Qatar’s authorities are lagging severely behind on efforts to address the rampant abuse of migrant workers’ rights, Amnesty International said in a briefing published six months after the government announced a series of reforms to tackle exploitation ahead of the 2022 World Cup.
No Extra Time: How Qatar is still failing on workers’ rights ahead of the World Cup sets out how the Qatari government has failed to reform the systems that facilitate the abuse of migrant workers and has made only minimal progress on a number of plans it announced in May 2014.
“Time is running out fast. It has been four years since Qatar won the bid to host the World Cup, putting itself in the global spotlight, so far its response to migrant labour abuses has not been much more than promises of action and draft laws,” said Sherif Elsayed-Ali, Head of Refugee and Migrants’ Rights at Amnesty International.
“Urgent action is needed to ensure we do not end up with a World Cup tournament that is built on forced labour and exploitation.”
The briefing analyzes the response of the authorities to nine key issues critical to the rights of migrant workers in Qatar. On five of these issues, there has been no progress, and only limited or partial progress was achieved in the other four areas.

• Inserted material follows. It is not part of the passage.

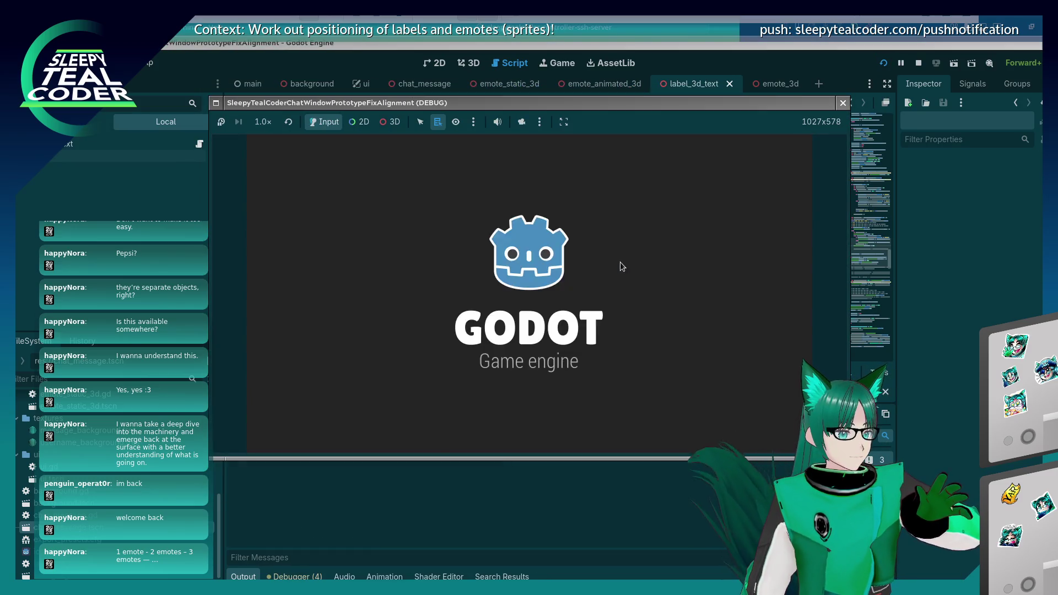
# Post a plain test message, then one with two emotes.
pyautogui.click(644, 162)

“Despite making repeated promises to clean up its act ahead of the World Cup, the government of Qatar still appears to be dragging its feet over some of the most fundamental changes needed such as abolishing the exit permit and overhauling its abusive sponsorship system,” said Sherif Elsayed-Ali.
Amnesty International has repeatedly urged Qatar to cancel the exit-permit, a blatant violation of migrants’ rights that gives employers control over migrant workers’ movements and can lead to exploited migrants being trapped and unable to leave the country.

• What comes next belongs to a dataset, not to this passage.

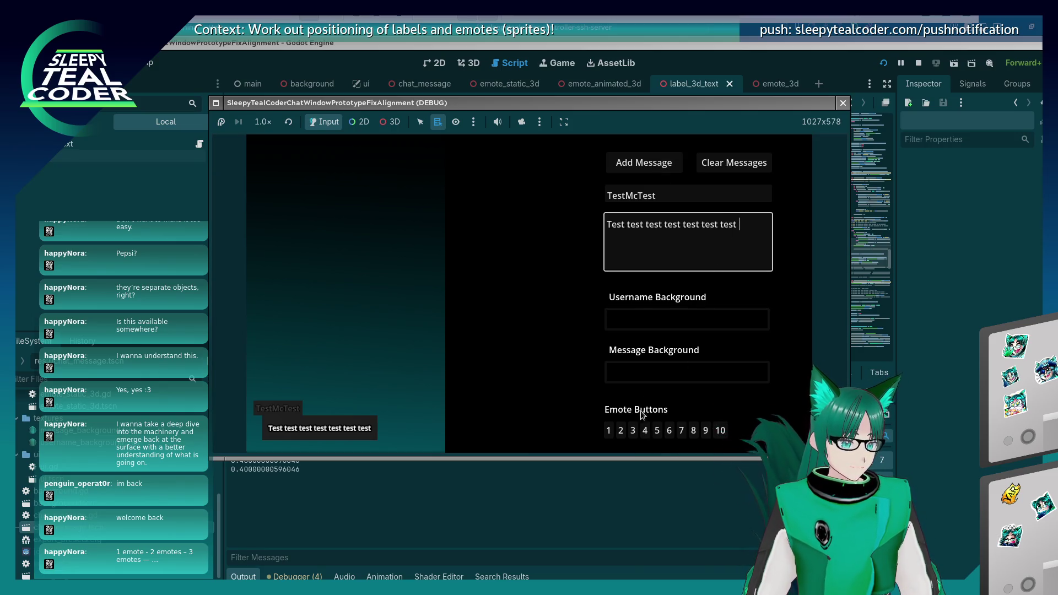
pyautogui.click(644, 430)
pyautogui.click(632, 430)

It has also consistently called for reform of the sponsorship or “kafala” system- which ties workers to their employers and encourages forced labour.
Amnesty International has highlighted exploitative practices in Qatar such as delays in payments of migrants’ wages, harsh and dangerous working conditions, poor living conditions and shocking details of forced labour and physical and sexual violence against domestic workers in two reports it issued last year.

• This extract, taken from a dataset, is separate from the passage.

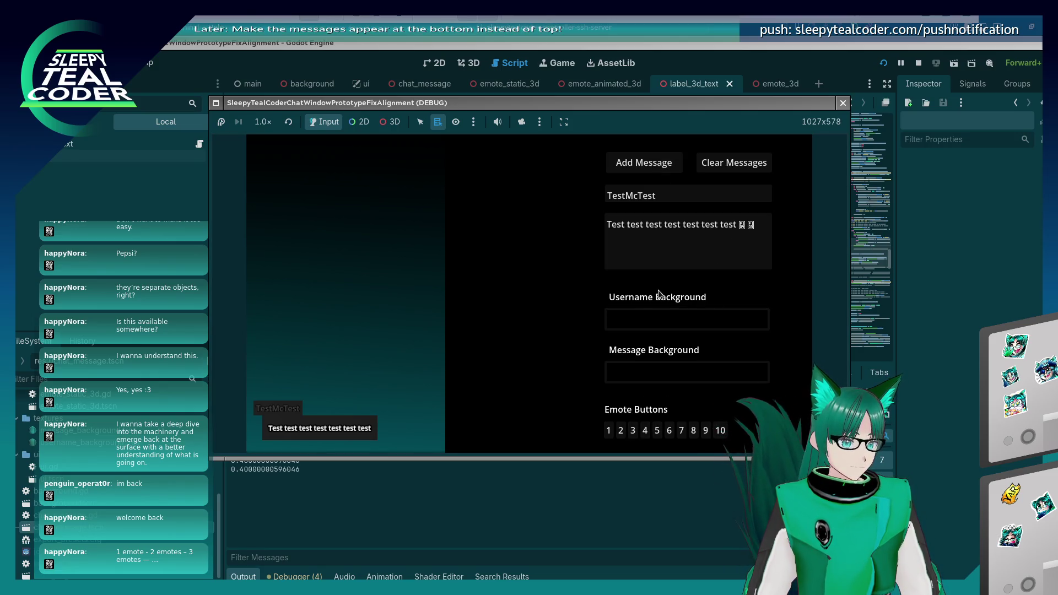
pyautogui.click(660, 163)
# Build a long row of emotes by clicking and pasting, and post that message.
pyautogui.click(766, 227)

Following an international outcry spurred by critical media reports and pressure from Amnesty International and other rights groups, the Qatari government appointed the law firm DLA Piper to investigate allegations of abuse.
In May 2014 DLA Piper made a series of recommendations to the government in a wide ranging report that also criticized the sponsorship system.
Shortly afterwards the Qatari government announced a series of reforms including proposals to amend the sponsorship system and the exit permit and to abolish a rule that prevents workers from returning to Qatar for two years after they have ended a contract. In Amnesty International’s view, the announced reforms were a missed opportunity as they would not address the crux of the issues contributing to widespread abuse of migrant workers. Even these limited proposed reforms remain unfulfilled.
Additionally, the government’s moves since May to remove the major obstacles to workers trying to get justice and to address grave concerns regarding health and safety for construction workers have been inadequate.
“Six months later, only a handful of the limited measures announced in May have even been partially implemented. Overall the steps taken so far are woefully insufficient,” said Sherif Elsayed-Ali.
“By failing to act quickly to address the gaping holes in its human rights record, Qatar risks seriously damaging its credibility and calling into question its commitment to human rights.”
As part of comprehensive reforms needed to make the sponsorship system and labour law compliant with Qatar’s human rights obligations, Amnesty International is calling on Qatar to take concrete, initial steps, including:
• unambiguously abolish the exit permit;
• launch an independent investigation into the causes of migrant workers’ deaths;
• drop prohibitive fees for workers to raise court cases against employers;
• publish the names of exploitative recruiters and employers;
• grant domestic workers the legal protection of labour rights afforded to other workers.
The organization will continue to monitor the steps undertaken by Qatar to address these and other issues over the coming six months.